On Friday, the Town Manager sent this corrected spreadsheet out to all members of the Select Board, Finance Committee and to the Chair of the School Committee. A previous version had an error in it that mistakenly made it seem the 25 year cost of the override for the average home ($695k) was only about $14k instead of the $42k the new spreadsheet shows. I thank the Town Manager for reissuing and promulgating the corrected spreadsheet.
The incorrect spreadsheet was posted on Facebook on
March 15th by the Chair of the School Committee in an attempt to refute my projection of the $42k cost of the override over 25 years for the average home. I pointed out the spreadsheet's formula error to the Chair of the School Committee and to the Town Manager but no acknowledgement of the $14k vs $42k cost error was made until I met with the Town Manager on March 22nd. He apologized for the mistake, and then sent out an apology and correction email to the Chair of the School Committee. The Chair of the School Committee said my numbers did not "reconcile" with the Town Manager's numbers and still would not issue a correction. Therefore, I asked the Town Manager to update his spreadsheet so the numbers would reconcile and the Chair of the School Committee could issue a retraction and correction. As that retraction and correction has not yet happened from what I've seen, and with the override election just days away, I am posting the corrected Town Manager's spreadsheet myself below.
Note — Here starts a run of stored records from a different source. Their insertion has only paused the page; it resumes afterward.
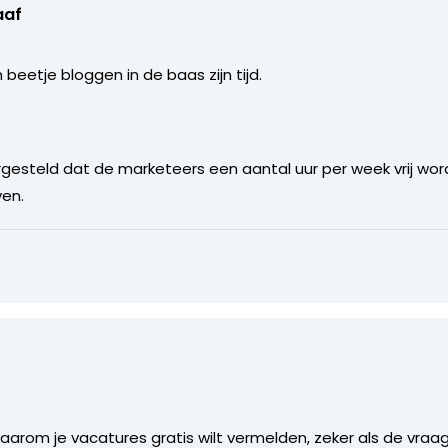
aaf
beetje bloggen in de baas zijn tijd.
gesteld dat de marketeers een aantal uur per week vrij w
ven.
 waarom je vacatures gratis wilt vermelden, zeker als de vraa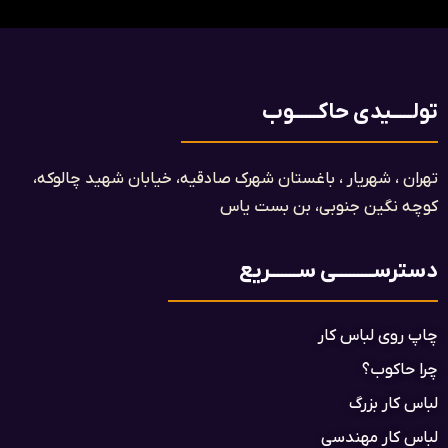
تولـــــیدی حاکــــــوب
تهران ، شهریار ، باغستان شهرک صادقیه، خیابان شهید چالوکه،
کوچه نگین جنوبی، بن بست یاس​
دسترســـــــــی ســـــــریع
چاپ روی لباس کار
چرا حاکوب؟
لباس کار بزرگ
لباس کار مهندسی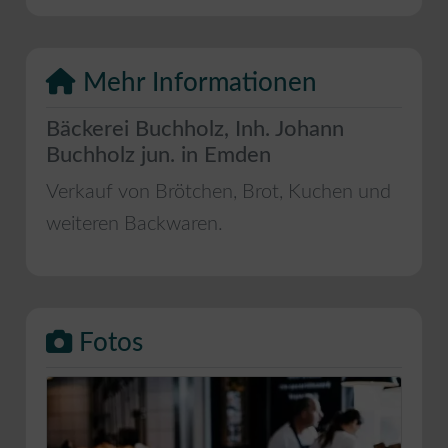
Mehr Informationen
Bäckerei Buchholz, Inh. Johann
Buchholz jun. in Emden
Verkauf von Brötchen, Brot, Kuchen und
weiteren Backwaren.
Fotos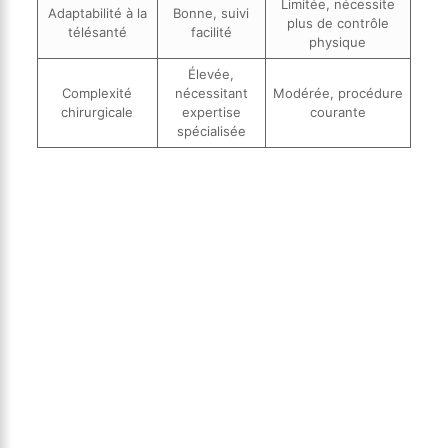
Limitée, nécessite
Adaptabilité à la
Bonne, suivi
plus de contrôle
télésanté
facilité
physique
Élevée,
Complexité
nécessitant
Modérée, procédure
chirurgicale
expertise
courante
spécialisée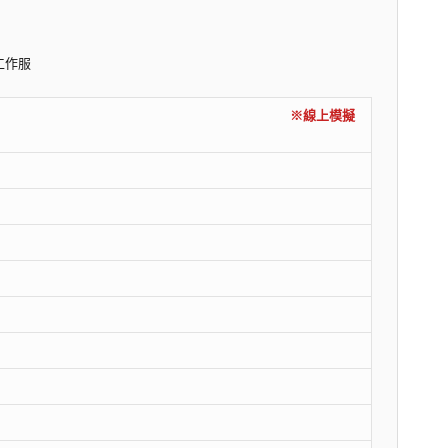
工作服
內容)
※線上模擬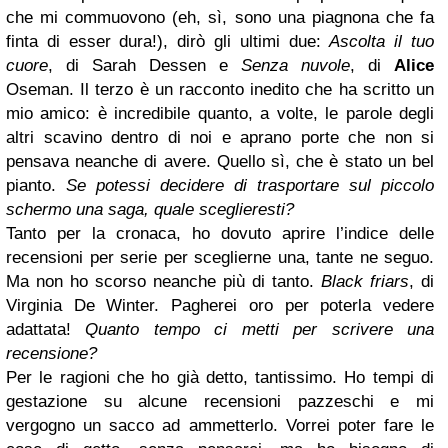
che mi commuovono (eh, sì, sono una piagnona che fa
finta di esser dura!), dirò gli ultimi due:
Ascolta il tuo
cuore
, di Sarah Dessen e
Senza nuvole
, di
Alice
Oseman. Il terzo è un racconto inedito che ha scritto un
mio amico: è incredibile quanto, a volte, le parole degli
altri scavino dentro di noi e aprano porte che non si
pensava neanche di avere. Quello sì, che è stato un bel
pianto.
Se potessi decidere di trasportare sul piccolo
schermo una saga, quale sceglieresti?
Tanto per la cronaca, ho dovuto aprire l’indice delle
recensioni per serie per sceglierne una, tante ne seguo.
Ma non ho scorso neanche più di tanto.
Black friars
, di
Virginia De Winter. Pagherei oro per poterla vedere
adattata!
Quanto tempo ci metti per scrivere una
recensione?
Per le ragioni che ho già detto, tantissimo. Ho tempi di
gestazione su alcune recensioni pazzeschi e mi
vergogno un sacco ad ammetterlo. Vorrei poter fare le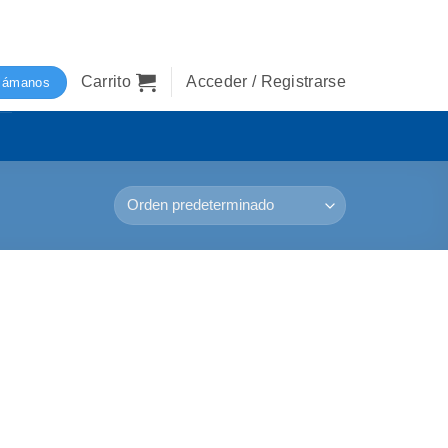
Carrito
Acceder / Registrarse
lámanos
I want to be clear that the Town Manager is not comfortable officially forecasting beyond 3 years. I agree there are other revenue factors such as excise taxes, meals taxes, or new growth for example that can spread out the burden of an override. But there are also new services, such as a bigger fire department that could be needed to support all the additional calls caused by that new growth and that would increase expenses. For me though, assuming all else is equal, and projecting a simple 2.5% tax increase every year is a reasonable forecasting method. It allows people to see what the tax impact of the override could be beyond the official three year Town projection. At a minimum it will be about a $32k cost because the $1,349 tax increase won't go away and will be in effect forever. I project taxes will continue to go up and the override cost will be close to $42k after 25 years.
Does someone have a better way of forecasting long-term override costs?